"With reference to the extent of medical education which our students should receive, I am of opinion that we should qualify them for becoming practitioners, equal in attainments, at least, to the Government sub-assistant surgeons.
"That we may get and retain the very best of the young men belonging to the respective missions of the Punjaub, it is necessary, we think, to hold out to them adequate inducements as to status and salary. Unless we do so, we are likely to get inferior men, and, it is probable, the whole scheme may thereby prove a failure. It is to be hoped, however, that the Punjaub Medical Missionary Society, especially, will look to this point.
"I am very happy to be able to inform this meeting, that already some progress has been made in collecting funds to defray the necessary expenses of this scheme in its embryo beginnings. Dr. Henderson, one of the Professors of the Lahore Medical College, undertook, at the commencement of last hot season, to collect as much money as would be sufficient for three scholarships of twelve rupees each a month, for one year. I have little doubt that, if suitable young men come forward, we shall soon find ourselves in the possession of funds, amply sufficient, to defray the increased expenditure. From the little I know of the Punjaub, I feel fully convinced, that our fellow-countrymen only require to have a really needful and feasible scheme presented to them, to elicit their generous liberality.

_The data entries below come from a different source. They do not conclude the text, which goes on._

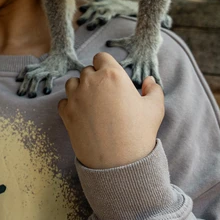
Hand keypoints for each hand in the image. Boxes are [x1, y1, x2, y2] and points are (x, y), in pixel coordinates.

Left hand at [58, 52, 163, 168]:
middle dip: (95, 79)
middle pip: (87, 70)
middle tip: (106, 95)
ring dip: (80, 89)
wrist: (119, 162)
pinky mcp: (66, 113)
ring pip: (72, 83)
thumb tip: (149, 81)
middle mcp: (91, 82)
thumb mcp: (155, 109)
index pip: (101, 57)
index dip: (106, 66)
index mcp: (112, 75)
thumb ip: (154, 90)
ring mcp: (76, 97)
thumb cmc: (139, 133)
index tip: (111, 77)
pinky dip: (71, 106)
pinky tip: (83, 115)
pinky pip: (63, 101)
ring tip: (93, 104)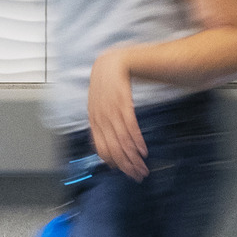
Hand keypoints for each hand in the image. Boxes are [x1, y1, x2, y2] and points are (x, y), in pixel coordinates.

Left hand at [86, 51, 146, 178]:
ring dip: (133, 157)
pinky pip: (129, 125)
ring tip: (142, 168)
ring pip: (121, 140)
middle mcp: (100, 118)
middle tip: (138, 176)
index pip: (101, 149)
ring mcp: (110, 110)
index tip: (124, 172)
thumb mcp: (101, 105)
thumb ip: (104, 123)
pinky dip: (136, 141)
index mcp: (94, 120)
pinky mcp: (122, 101)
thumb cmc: (108, 85)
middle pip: (113, 148)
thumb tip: (111, 143)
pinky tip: (143, 151)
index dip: (113, 163)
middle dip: (126, 165)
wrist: (113, 61)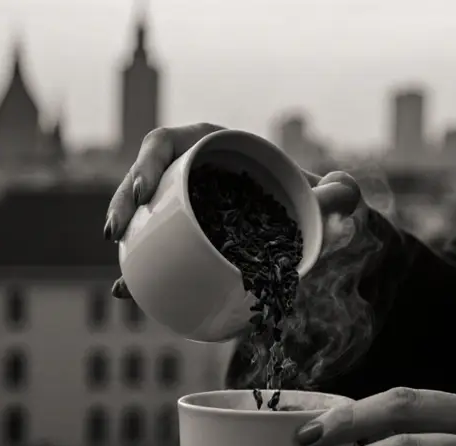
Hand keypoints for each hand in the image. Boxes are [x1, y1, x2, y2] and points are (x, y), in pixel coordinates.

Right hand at [103, 123, 366, 299]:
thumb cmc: (313, 198)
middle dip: (122, 202)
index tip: (142, 192)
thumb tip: (340, 192)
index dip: (146, 163)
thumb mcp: (328, 194)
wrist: (313, 227)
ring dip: (124, 238)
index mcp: (211, 145)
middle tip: (115, 232)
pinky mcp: (184, 236)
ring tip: (120, 273)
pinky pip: (154, 249)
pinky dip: (139, 271)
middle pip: (142, 178)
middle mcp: (189, 171)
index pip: (165, 142)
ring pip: (140, 215)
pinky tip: (126, 293)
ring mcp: (182, 204)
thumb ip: (340, 191)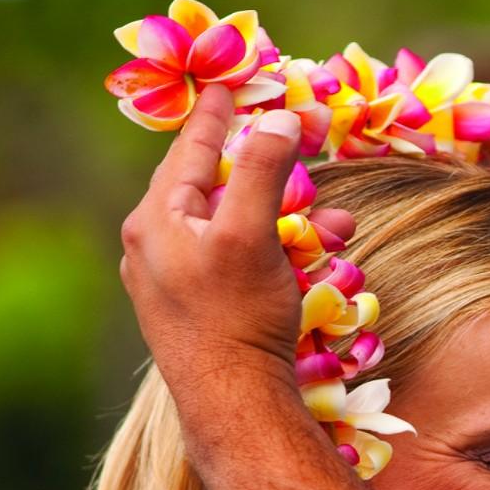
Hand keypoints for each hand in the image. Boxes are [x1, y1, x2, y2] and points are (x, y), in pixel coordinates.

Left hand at [117, 84, 332, 395]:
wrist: (234, 407)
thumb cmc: (238, 318)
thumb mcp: (252, 234)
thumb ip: (263, 170)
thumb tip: (277, 118)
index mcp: (156, 220)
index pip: (190, 148)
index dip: (217, 113)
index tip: (229, 82)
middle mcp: (156, 247)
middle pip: (216, 188)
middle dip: (268, 173)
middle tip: (298, 149)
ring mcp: (174, 283)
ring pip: (235, 229)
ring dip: (287, 220)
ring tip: (333, 224)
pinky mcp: (198, 312)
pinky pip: (238, 264)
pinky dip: (275, 253)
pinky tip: (312, 260)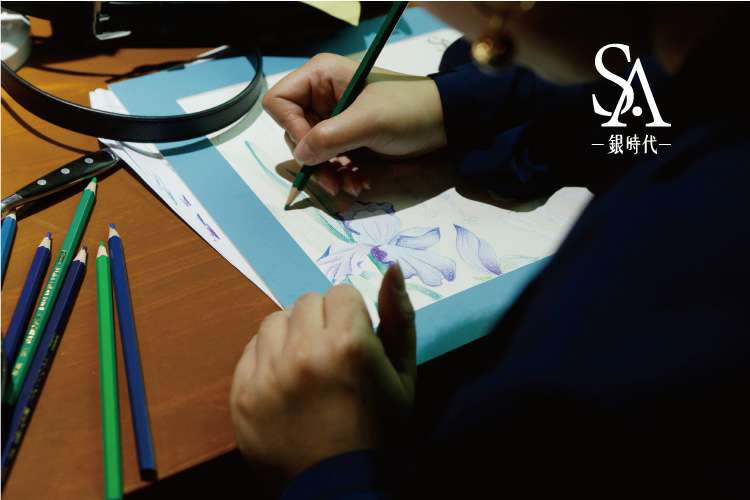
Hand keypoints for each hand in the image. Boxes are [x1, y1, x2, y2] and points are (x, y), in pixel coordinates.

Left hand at [230, 264, 416, 478]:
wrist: (339, 485)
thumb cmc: (379, 428)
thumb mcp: (404, 373)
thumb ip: (400, 316)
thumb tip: (391, 265)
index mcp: (348, 344)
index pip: (341, 294)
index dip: (352, 318)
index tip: (355, 345)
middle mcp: (303, 351)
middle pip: (307, 302)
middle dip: (322, 322)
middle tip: (331, 357)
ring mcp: (267, 373)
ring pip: (275, 321)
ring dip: (292, 336)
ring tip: (306, 367)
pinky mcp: (242, 393)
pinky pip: (251, 349)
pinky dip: (268, 359)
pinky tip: (285, 383)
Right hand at [263, 53, 446, 196]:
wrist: (446, 124)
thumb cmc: (410, 111)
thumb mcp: (370, 122)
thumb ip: (331, 136)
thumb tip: (300, 155)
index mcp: (321, 77)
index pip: (280, 102)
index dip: (290, 127)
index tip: (312, 149)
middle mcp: (322, 96)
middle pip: (293, 132)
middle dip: (312, 159)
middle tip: (331, 181)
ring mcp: (334, 119)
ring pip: (311, 152)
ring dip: (326, 173)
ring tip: (348, 187)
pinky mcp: (347, 139)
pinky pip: (330, 161)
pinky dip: (340, 175)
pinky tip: (358, 183)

"Such, then, is a very brief and rough outline of the scheme I have to propose respecting medical missions in this province. And I trust, if it meet the approval of those now present, we shall soon see at Lahore, a little band of Christian young men, preparing themselves for this comparatively new and important sphere of Christian usefulness."
The scheme was very cordially approved by the members of the Conference, and of the P. M. M. Society, and Sir Donald M‛Leod also spoke warmly in its behalf.
"I have," he said, "carefully read the paper, drawn up by Dr. Elmslie, on the subject of training native Christian youths for the duties of medical missionaries; which paper was recently read by him at a Conference of the Church Missionary Society, held at Amritsar, as well as before a meeting of the Punjaub Medical Missionary Society.
"I have long been convinced, that medical missions are eminently suitable and appropriate in the present circumstances of India, and calculated, accordingly, to prove of the very greatest value and importance here; and as I have, on many occasions, recorded my opinion to this effect, I need not enlarge on it in this place.
"Holding, then, this opinion, I highly approve of Dr. Elmslie's proposal, which I think likely, if carried out, to enable us to extend medical missions much more rapidly and widely than we can hope to do in any other way, at the same time that it adds another most important and appropriate mode of employing and providing support for our native Christians, to the very few which have, as yet, suggested themselves; thus helping largely towards the solution of one of the most difficult problems we have to solve, in respect to the heterogeneous bodies of native Christians assembled, under the existing system, at our mission stations."
Dr. Elmslie wished the native Christians to be educated up to the standard of sub-assistant surgeon. "And I entirely agree with Dr. Elmslie," writes Sir Donald M‛Leod, "in considering this to be a very essential point."
The reader will observe that Dr. Elsmlie's paper altogether ignores the valuable services which, as matter of fact, have been rendered to the cause of medical missions, by "non-qualified" Christian natives in Madagascar, Travancore, Madras, and other places. It is a valuable document, notwithstanding, and will doubtless get due attention when the subject of the training of native medical evangelists, and native medical missionaries, receives the comprehensive and exhaustive treatment which its importance merits.